Judy Musgrave, a foster mother to infants, spoke to the group twice.

"She told us that some mothers are not able to care for their babies properly," Jessica said.

Ms. Musgrave showed the children a patchwork quilt that had belonged to an 8-week-old infant who died of meningitis.

"That little person had a quilt as his only possession," Jessica said.

Ms. Musgrave introduced the children to a 3-week-old infant last week and assured them their quilts would "help give the babies a loving environment to get them started."

Ms. Waagbo said she liked her two children's quilts so much she wanted to keep them.

"That was the best part," she said. "They made a beautiful craft and they gave it away to a baby who needs a lot of love."

Carolyn Ursone said every summer she looks for a project for her children.

"This was an activity which made them feel good about themselves," she said. "There was enormous excitement in the neighborhood for the project."

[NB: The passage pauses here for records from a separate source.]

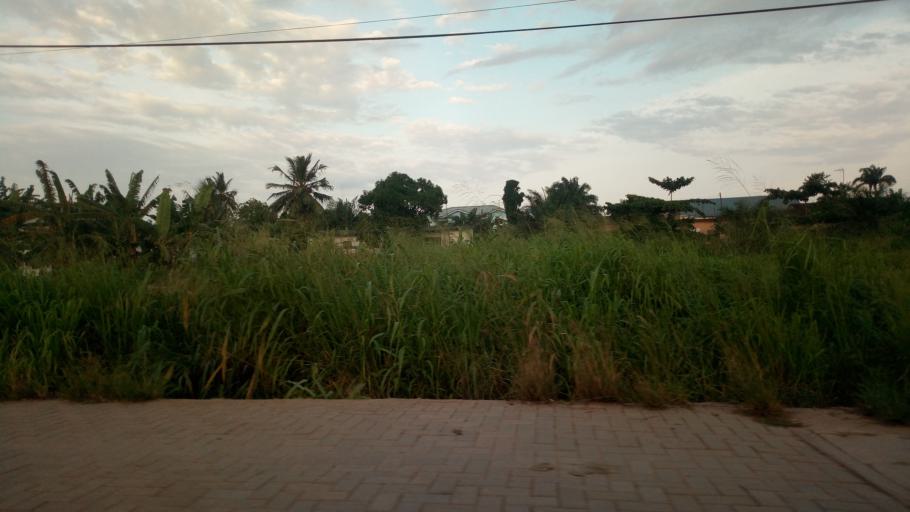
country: GH
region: Western
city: Takoradi
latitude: 4.9314
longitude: -1.7799
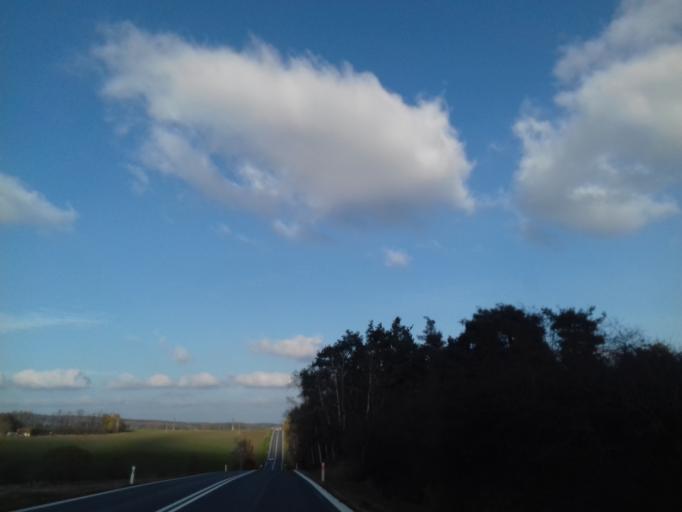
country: CZ
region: Plzensky
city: Holysov
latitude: 49.5829
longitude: 13.0831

Other children soon joined the Ursones in stitching.

"When I heard about it, I thought it sounded like it would be fun," said Justin Waagbo, 11, whose quilt is built around a transportation theme.

Each child made one quilt and one was a group effort.

"And, my mom will make one more with the scraps," Jessica said.

Kathy Russenberger, mother of two quilters, said all the children worked hard.

"They spent time to make a difference in the lives of children who don't have anything," she said. "They realized there are many kids who don't have a mom or dad to give them everything under the sun."

Anthony said he felt sorry for the babies, who "might not ever know who their real parents are."

Ms. Ursone told the children their anonymous donations would go to "children who need extra love and comforting."